Saturday, December 9, 2017

Real Estate Developers Sentenced In White Plains Federal Court For Conspiracy To Corrupt The Electoral Process In Bloomingburg


  Joon H. Kim, the Acting United States Attorney for the Southern District of New York, announced that SHALOM LAMM and KENNETH NAKDIMEN were sentenced for conspiracy to corrupt the electoral process, in connection with an election in Bloomingburg, New York.  LAMM was sentenced today to 10 months in prison.  NAKDIMEN was previously sentenced on September 15, 2017, to six months in prison.  Both defendants were sentenced by United States District Judge Vincent Briccetti in White Plains federal court. 

Acting U.S. Attorney Joon H. Kim stated:  “False and fraudulent voter registrations have no place in our democracy.  As the sentences imposed on Shalom Lamm and Kenneth Nakdimen show, those who try to undermine the integrity of our elections will be prosecuted and punished.”
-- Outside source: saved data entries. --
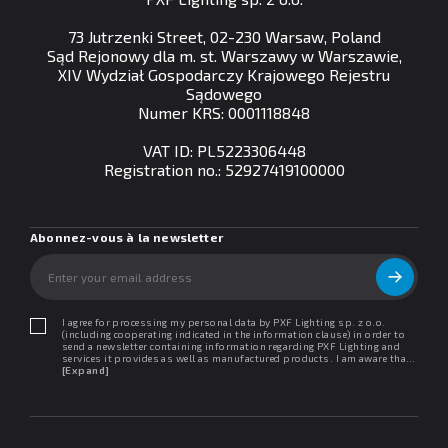
73 Jutrzenki Street, 02-230 Warsaw, Poland
Sąd Rejonowy dla m. st. Warszawy w Warszawie,
XIV Wydział Gospodarczy Krajowego Rejestru
Sądowego
Numer KRS: 0001118848
VAT ID: PL5223306448
Registration no.: 52927419100000
Abonnez-vous à la newsletter
I agree for processing my personal data by PXF Lighting sp. z o.o.
(including cooperating indicated in the information clause) in order to
send a newsletter containing information regarding PXF Lighting and
services it provides as well as manufactured products. I am aware that I
may withdraw my consent at any time. I declare that I have read the
[Expand]
"Information clause regarding personal data protection".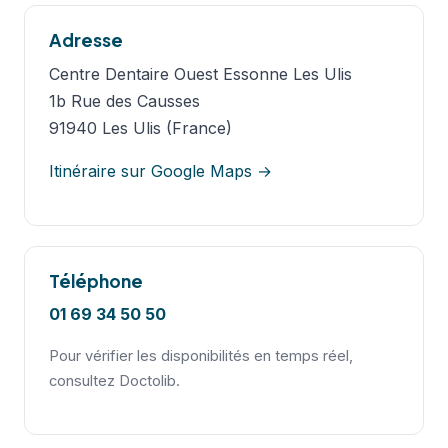
Adresse
Centre Dentaire Ouest Essonne Les Ulis
1b Rue des Causses
91940 Les Ulis (France)
Itinéraire sur Google Maps →
Téléphone
01 69 34 50 50
Pour vérifier les disponibilités en temps réel,
consultez Doctolib.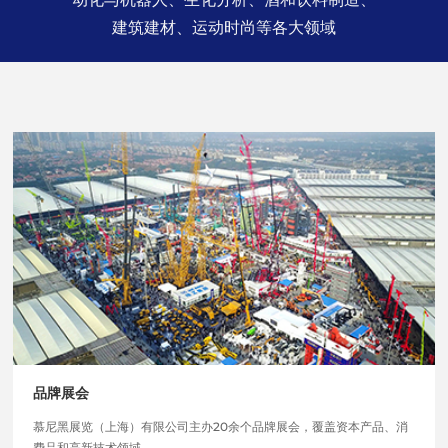
建筑建材、运动时尚等各大领域
品牌展会
慕尼黑展览（上海）有限公司主办20余个品牌展会，覆盖资本产品、消
费品和高新技术领域。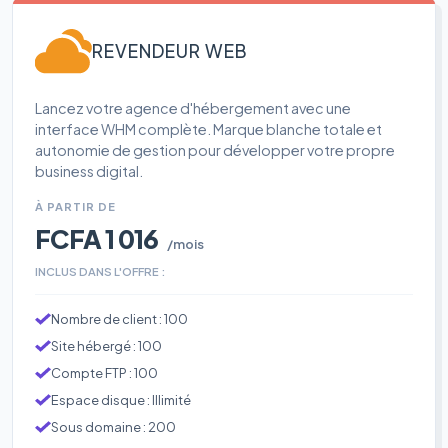
REVENDEUR WEB
Lancez votre agence d'hébergement avec une
interface WHM complète. Marque blanche totale et
autonomie de gestion pour développer votre propre
business digital.
À PARTIR DE
FCFA 1 016
/mois
INCLUS DANS L'OFFRE :
Nombre de client : 100
Site hébergé : 100
Compte FTP : 100
Espace disque : Illimité
Sous domaine : 200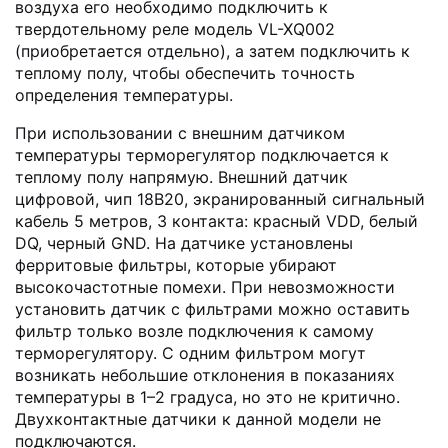
воздуха его необходимо подключить к
твердотельному реле модель VL-XQ002
(приобретается отдельно), а затем подключить к
теплому полу, чтобы обеспечить точность
определения температуры.
При использовании с внешним датчиком
температуры терморегулятор подключается к
теплому полу напрямую. Внешний датчик
цифровой, чип 18B20, экранированный сигнальный
кабель 5 метров, 3 контакта: красный VDD, белый
DQ, черный GND. На датчике установлены
ферритовые фильтры, которые убирают
высокочастотные помехи. При невозможности
установить датчик с фильтрами можно оставить
фильтр только возле подключения к самому
терморегулятору. С одним фильтром могут
возникать небольшие отклонения в показаниях
температуры в 1–2 градуса, но это не критично.
Двухконтактные датчики к данной модели не
подключаются.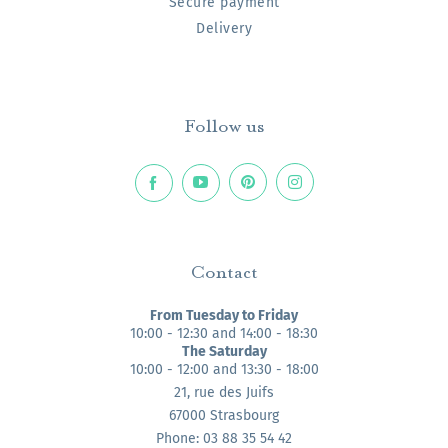
Secure payment
Delivery
Follow us
Contact
From Tuesday to Friday
10:00 - 12:30 and 14:00 - 18:30
The Saturday
10:00 - 12:00 and 13:30 - 18:00
21, rue des Juifs
67000 Strasbourg
Phone: 03 88 35 54 42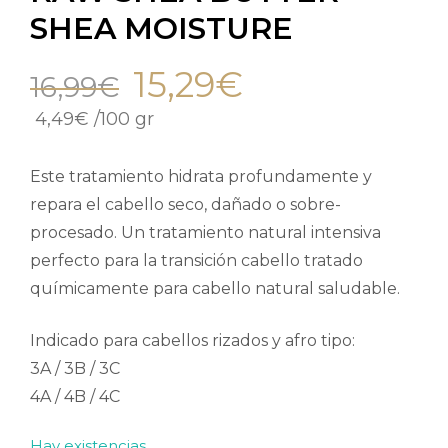
SHEA MOISTURE
15,29
€
16,99
€
4,49
€
/
100 gr
Este tratamiento hidrata profundamente y
repara el cabello seco, dañado o sobre-
procesado. Un tratamiento natural intensiva
perfecto para la transición cabello tratado
químicamente para cabello natural saludable.
Indicado para cabellos rizados y afro tipo:
3A / 3B / 3C
4A / 4B / 4C
Hay existencias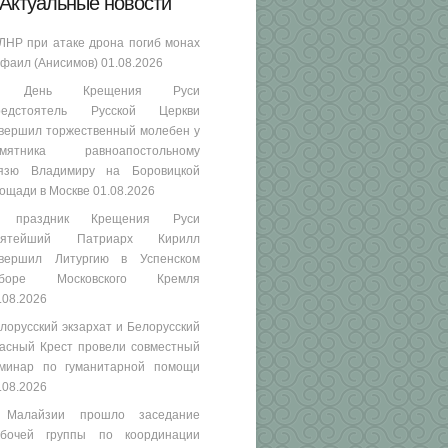
Актуальные новости
ЛНР при атаке дрона погиб монах
фаил (Анисимов)
01.08.2026
 День Крещения Руси
редстоятель Русской Церкви
вершил торжественный молебен у
амятника равноапостольному
язю Владимиру на Боровицкой
ощади в Москве
01.08.2026
 праздник Крещения Руси
вятейший Патриарх Кирилл
вершил Литургию в Успенском
оборе Московского Кремля
.08.2026
лорусский экзархат и Белорусский
асный Крест провели совместный
минар по гуманитарной помощи
.08.2026
 Малайзии прошло заседание
бочей группы по координации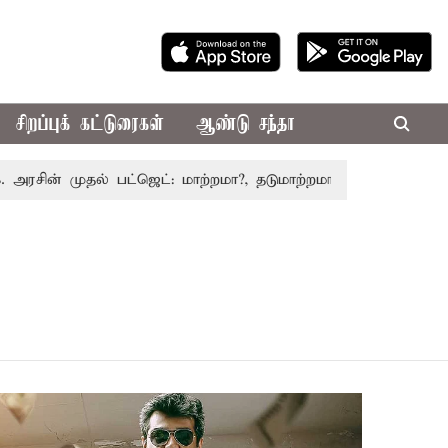
சிறப்புக் கட்டுரைகள்
ஆண்டு சந்தா
ன் முதல் பட்ஜெட்: மாற்றமா?, தடுமாற்றமா?
சட்டசபையில் பட்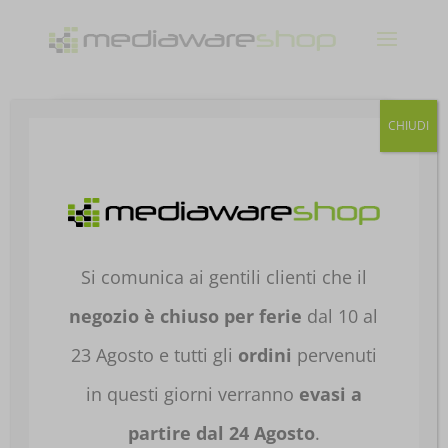
Products
CHIUDI
search
Home
/
HARDWARE E
SOFTWARE
/
COMPONENTI PER
PC
/
CABINET
/
CABINET PC
/ CASE ATX
COOLER MASTER MASTERBOX Q300P NERO
Si comunica ai gentili clienti che il
MCB-Q300P-KANN-S02
negozio è chiuso per ferie
dal 10 al
23 Agosto e tutti gli
ordini
pervenuti
in questi giorni verranno
evasi a
partire dal 24 Agosto
.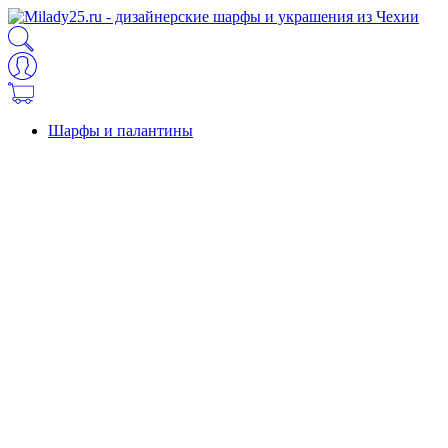
Шарфы и палантины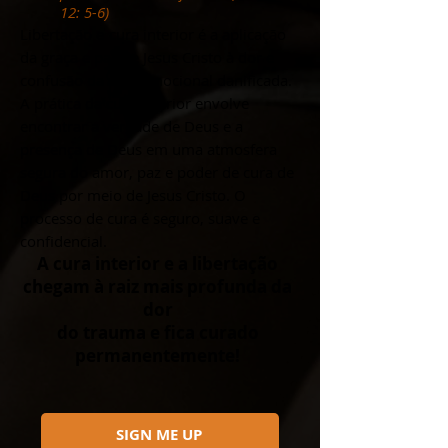
12: 5-6)
Libertação e
cura interior é a aplicação
da graça e paz de Jesus Cristo à dor e
confusão da vida emocional danificada.
A prática da cura interior envolve
encontrar a verdade de Deus e a
presença de Deus em uma atmosfera
segura do amor, paz e poder de cura de
Deus por meio de Jesus Cristo. O
processo de cura é seguro, suave e
confidencial.
A cura interior e a libertação
chegam à raiz mais profunda da
dor
do trauma e fica curado
permanentemente!
SIGN ME UP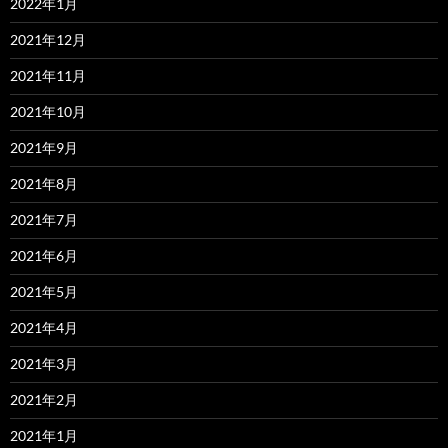
2022年1月
2021年12月
2021年11月
2021年10月
2021年9月
2021年8月
2021年7月
2021年6月
2021年5月
2021年4月
2021年3月
2021年2月
2021年1月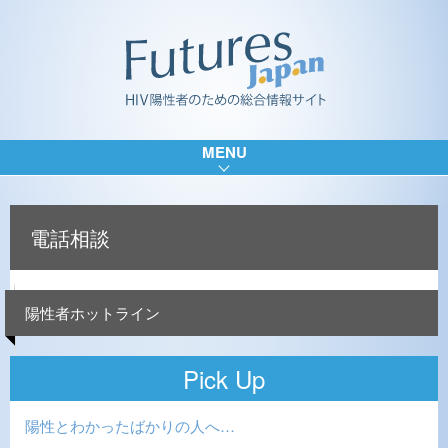
MENU
電話相談
陽性者ホットライン
Pick Up
陽性とわかったばかりの人へ…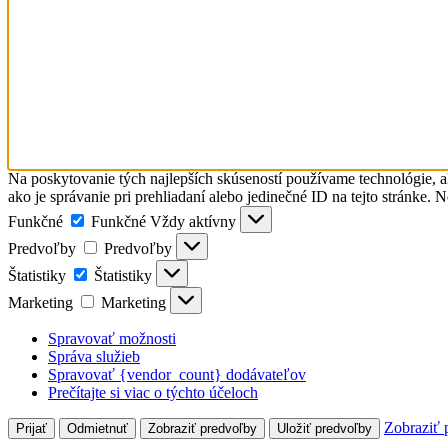
Na poskytovanie tých najlepších skúseností používame technológie, a
ako je správanie pri prehliadaní alebo jedinečné ID na tejto stránke. 
Funkčné
Funkčné
Vždy aktívny
Predvoľby
Predvoľby
Štatistiky
Štatistiky
Marketing
Marketing
Spravovať možnosti
Správa služieb
Spravovať {vendor_count} dodávateľov
Prečítajte si viac o týchto účeloch
Zobraziť 
Prijať
Odmietnuť
Zobraziť predvoľby
Uložiť predvoľby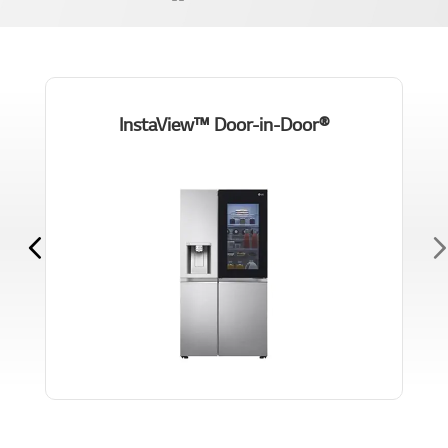
®InstaView™ Door-in-Door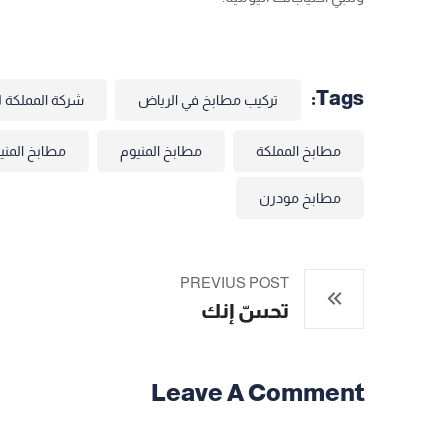
Tags:
تركيب مطابخ في الرياض
شركة المملكة ل
مطابخ المملكة
مطابخ المنيوم
مطابخ المني
مطابخ مودرن
PREVIUS POST
تحسّ إنك
Leave A Comment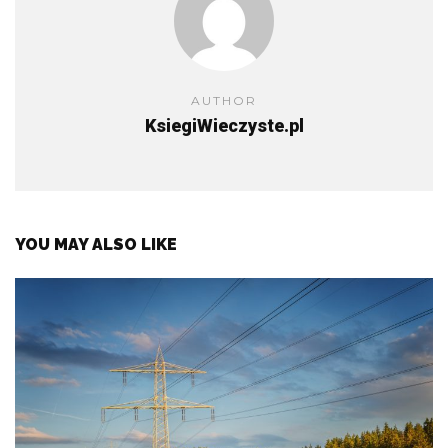
AUTHOR
KsiegiWieczyste.pl
YOU MAY ALSO LIKE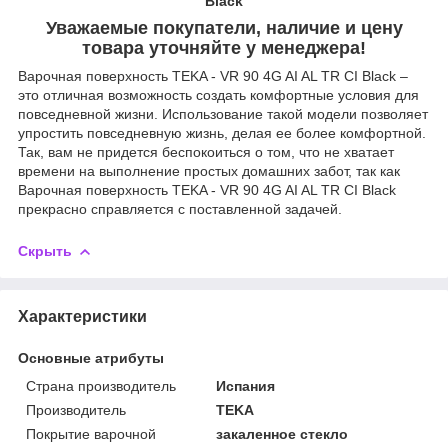
Black
Уважаемые покупатели, наличие и цену
товара уточняйте у менеджера!
Варочная поверхность TEKA - VR 90 4G AI AL TR CI Black –
это отличная возможность создать комфортные условия для
повседневной жизни. Использование такой модели позволяет
упростить повседневную жизнь, делая ее более комфортной.
Так, вам не придется беспокоиться о том, что не хватает
времени на выполнение простых домашних забот, так как
Варочная поверхность TEKA - VR 90 4G AI AL TR CI Black
прекрасно справляется с поставленной задачей.
Скрыть
Характеристики
Основные атрибуты
Страна производитель
Испания
Производитель
TEKA
Покрытие варочной
закаленное стекло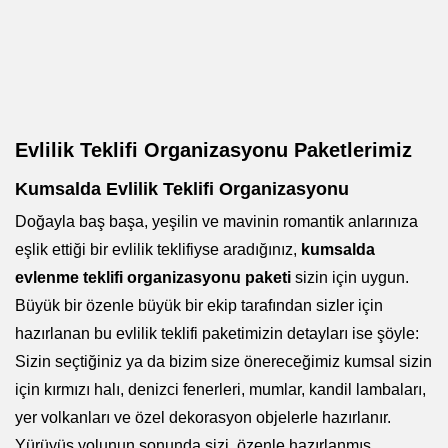
Evlilik Teklifi Organizasyonu Paketlerimiz
Kumsalda Evlilik Teklifi Organizasyonu
Doğayla baş başa, yeşilin ve mavinin romantik anlarınıza
eşlik ettiği bir evlilik teklifiyse aradığınız,
kumsalda
evlenme teklifi organizasyonu paketi
sizin için uygun.
Büyük bir özenle büyük bir ekip tarafından sizler için
hazırlanan bu evlilik teklifi paketimizin detayları ise şöyle:
Sizin seçtiğiniz ya da bizim size önereceğimiz kumsal sizin
için kırmızı halı, denizci fenerleri, mumlar, kandil lambaları,
yer volkanları ve özel dekorasyon objelerle hazırlanır.
Yürüyüş yolunun sonunda sizi, özenle hazırlanmış,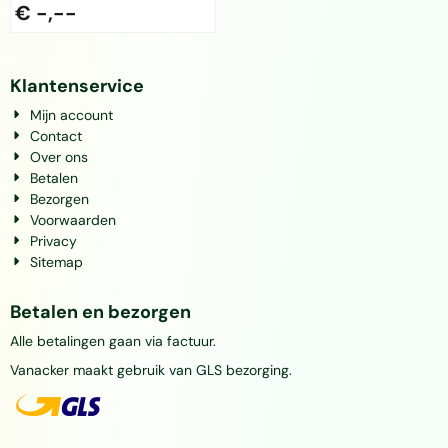
€ -,--
Klantenservice
Mijn account
Contact
Over ons
Betalen
Bezorgen
Voorwaarden
Privacy
Sitemap
Betalen en bezorgen
Alle betalingen gaan via factuur.
Vanacker maakt gebruik van GLS bezorging.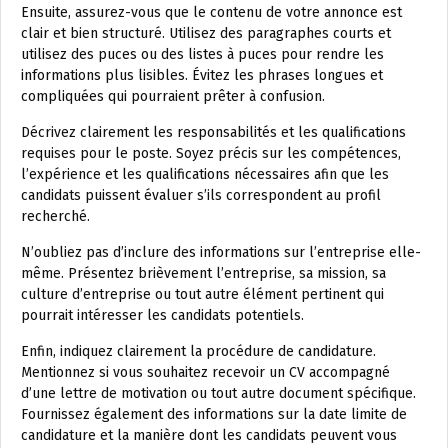
Ensuite, assurez-vous que le contenu de votre annonce est
clair et bien structuré. Utilisez des paragraphes courts et
utilisez des puces ou des listes à puces pour rendre les
informations plus lisibles. Évitez les phrases longues et
compliquées qui pourraient prêter à confusion.
Décrivez clairement les responsabilités et les qualifications
requises pour le poste. Soyez précis sur les compétences,
l’expérience et les qualifications nécessaires afin que les
candidats puissent évaluer s’ils correspondent au profil
recherché.
N’oubliez pas d’inclure des informations sur l’entreprise elle-
même. Présentez brièvement l’entreprise, sa mission, sa
culture d’entreprise ou tout autre élément pertinent qui
pourrait intéresser les candidats potentiels.
Enfin, indiquez clairement la procédure de candidature.
Mentionnez si vous souhaitez recevoir un CV accompagné
d’une lettre de motivation ou tout autre document spécifique.
Fournissez également des informations sur la date limite de
candidature et la manière dont les candidats peuvent vous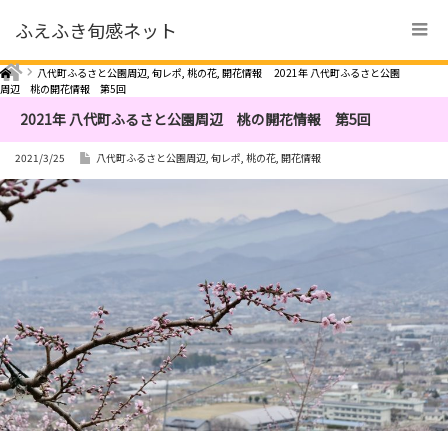
ふえふき旬感ネット
Home
八代町ふるさと公園周辺
,
旬レポ
,
桃の花
,
開花情報
2021年 八代町ふるさと公園
周辺 桃の開花情報 第5回
2021年 八代町ふるさと公園周辺 桃の開花情報 第5回
2021/3/25
八代町ふるさと公園周辺
,
旬レポ
,
桃の花
,
開花情報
According to the allegations contained in the Indictment, as well as statements made in related court filings and proceedings:

Starting in 2006, LAMM and NAKDIMEN, real estate developers, sought to build and sell real estate in Bloomingburg, New York.  From these real estate development projects, LAMM, NAKDIMEN, and others hoped for and anticipated making hundreds of millions of dollars.  But by late 2013, the first of their real estate developments had met local opposition, and still remained under construction and uninhabitable.  When met with resistance, rather than seek to advance their real estate development project through legitimate means, LAMM, NAKDIMEN, and others instead decided to corrupt the democratic electoral process in Bloomingburg by falsely registering voters and paying bribes for voters who would help elect public officials favorable to their project.

Specifically, in advance of an election in March 2014 for Mayor of Bloomingburg and other local officials, LAMM, NAKDIMEN, and others, and people working on their behalf, developed and worked on a plan to falsely register numerous people who were not entitled to register and vote in Bloomingburg because they actually lived elsewhere.  Those people included some who never intended to live in Bloomingburg, some who had never kept a home in Bloomingburg, and indeed, some who had never set foot in Bloomingburg.  LAMM, NAKDIMEN, and others took steps to cover up their scheme to register voters who did not actually live in Bloomingburg by, among other things, creating and back-dating false leases and placing items like toothbrushes and toothpaste in unoccupied apartments to make it seem as if the falsely registered voters lived there.

LAMM, NAKDIMEN, and others also bribed potential voters by offering payments, subsidies, and other items of value to get non-residents of Bloomingburg to register unlawfully and vote there. 
   
In addition to the prison terms, LAMM, 58, of Bloomingburg, New York, was sentenced to one year of supervised release, a $20,000 fine, and 400 hours of community service and NAKDIMEN, 64, of Monsey, New York, was also ordered to pay a $20,000 fine and 400 hours of community service.

Mr. Kim praised the outstanding investigative work of the FBI-Hudson Valley White Collar Crime Task Force, the Sullivan County District Attorney’s Office, the Sullivan County Sherriff’s Office, the Orange County Sheriff’s Office, the Orange County District Attorney’s Office, the Internal Revenue Service, and the United States Postal Inspection Service.  Mr. Kim also thanked the Department of Justice’s Public Integrity Section, Election Crimes Branch, for its assistance in the case.